Troubleshooting FTP Passive Mode Failures with Packet Capture Analysis

While troubleshooting an FTP transfer failure, we observed that a client could successfully transfer files to the
DEVFTP server but failed when connecting to PRODFTP. Both servers were configured
to support passive FTP, so deeper analysis of the FTP control and data channels was required.

This post walks through how FTP passive mode works, how packet capture analysis helped isolate the issue, and the
steps used to resolve it.


How FTP Passive Mode Works

FTP uses two separate TCP connections:

  1. Control Connection – used for commands and responses
  2. Data Connection – used for file transfers or directory listings

Control Connection

The client first establishes a connection to the FTP server on TCP port 21.

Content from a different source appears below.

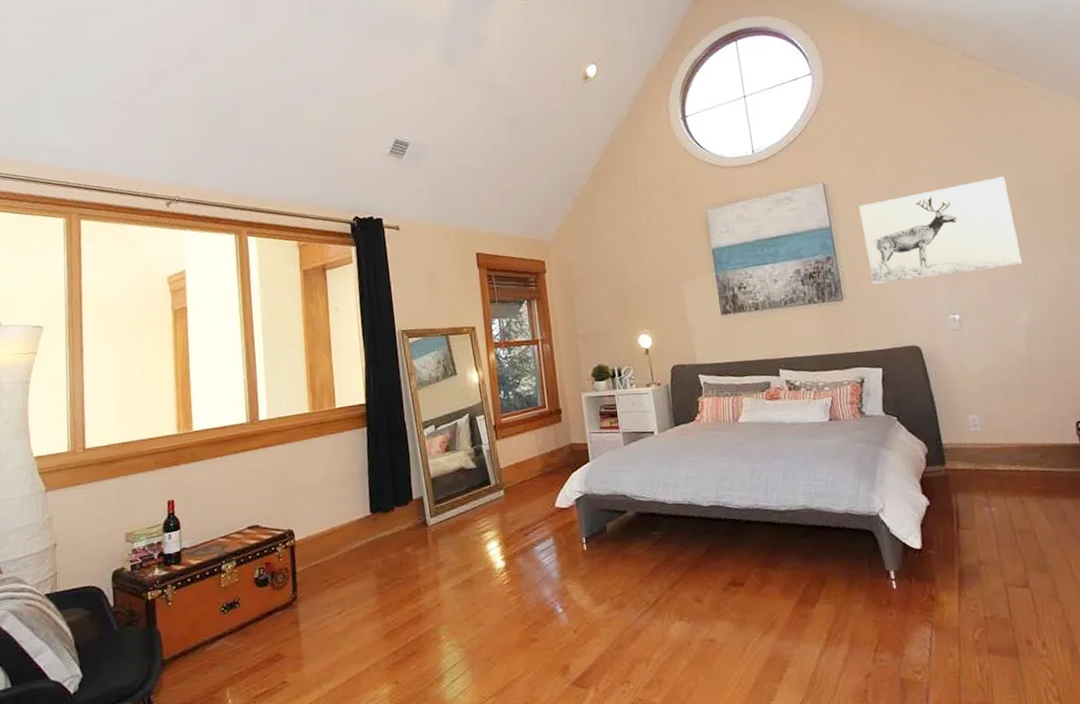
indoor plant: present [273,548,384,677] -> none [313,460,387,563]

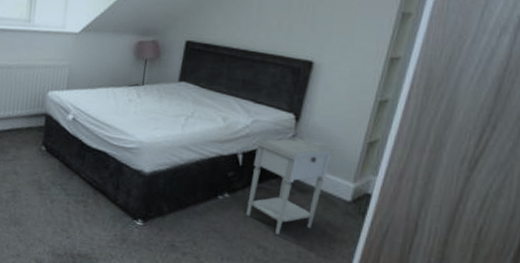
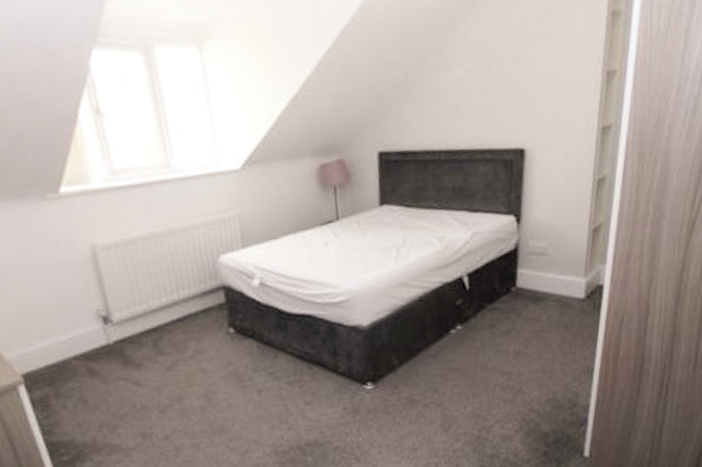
nightstand: present [246,137,334,235] -> none [478,241,561,355]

Over this connection the client sends commands such as:

  • LIST
  • RETR
  • STOR
  • PASV

Passive Mode (PASV)

When operating in passive mode, the client sends a PASV command to request that the
server open a data port. The server responds with a 227 message containing the IP and port for the data
connection.

227 Entering Passive Mode (172,16,40,222,90,160)

How the Port is Calculated

(p1 * 256) + p2
227 Entering Passive Mode (172,16,40,222,90,160)

IP Address: 172.16.40.222
Port: (90 * 256) + 160 = 23200

The client then opens a second TCP connection to:

172.16.40.222:23200

Observed Symptoms

PRODFTP – Transfer Fails

  • Server response: 227 Entering Passive Mode
  • Data port advertised: 23200
  • Filtering for this port shows no data traffic
  • The client eventually sends FIN, ACK, closing the session

DEVFTP – Transfer Works

  • Server response: 227 Entering Passive Mode
  • Data port advertised: 23256
  • Traffic on this port shows a successful data connection
  • File transfer completes normally

Packet Capture Analysis

Wireshark filter to identify passive responses:

ftp.response.code == 227

DEVFTP Response

227 Entering Passive Mode (10,100,20,222,90,200)

IP Address: 10.100.20.222
Port: 23256
tcp.port == 23256

PRODFTP Response

227 Entering Passive Mode (172,16,40,222,90,160)

IP Address: 172.16.40.222
Port: 23200
tcp.port == 23200

Key Observation

The critical difference is the IP address returned in the PASV response.

Server PASV IP Result
DEVFTP 10.100.20.222 Transfer succeeds
PRODFTP 172.16.40.222 Transfer fails

Common Causes of Passive FTP Failures

Firewall Blocking

Firewalls may block the passive data ports. If the server selects a port that is not permitted, the data session fails.

Incorrect NAT Configuration

If the FTP server is behind NAT, it may advertise an internal IP in the 227 response, which external clients can’t reach.

Unreachable Network

The client may not have routing access to the subnet returned in the passive response.


Troubleshooting Steps

Verify Reachability

ping 172.16.40.222
telnet 172.16.40.222 23200

Inspect Firewall Rules

Ensure the server’s configured passive port range is permitted (commonly restricted to a defined range for security).

Verify Server Configuration

Ensure the server advertises a routable IP in its passive responses, especially when behind NAT.


Root Cause

PRODFTP returned an unreachable IP (172.16.40.222) in the passive response, so the client could not establish the data connection.

Resolution

  1. Configure PRODFTP to advertise a reachable IP in the 227 response
  2. Allow the server’s passive port range through relevant firewalls
  3. Validate NAT rules if the server is behind NAT

Conclusion

To troubleshoot passive FTP: extract the 227 IP/port, compute the port, then verify reachability and firewall/NAT behavior.
Packet captures make the failure mode obvious quickly.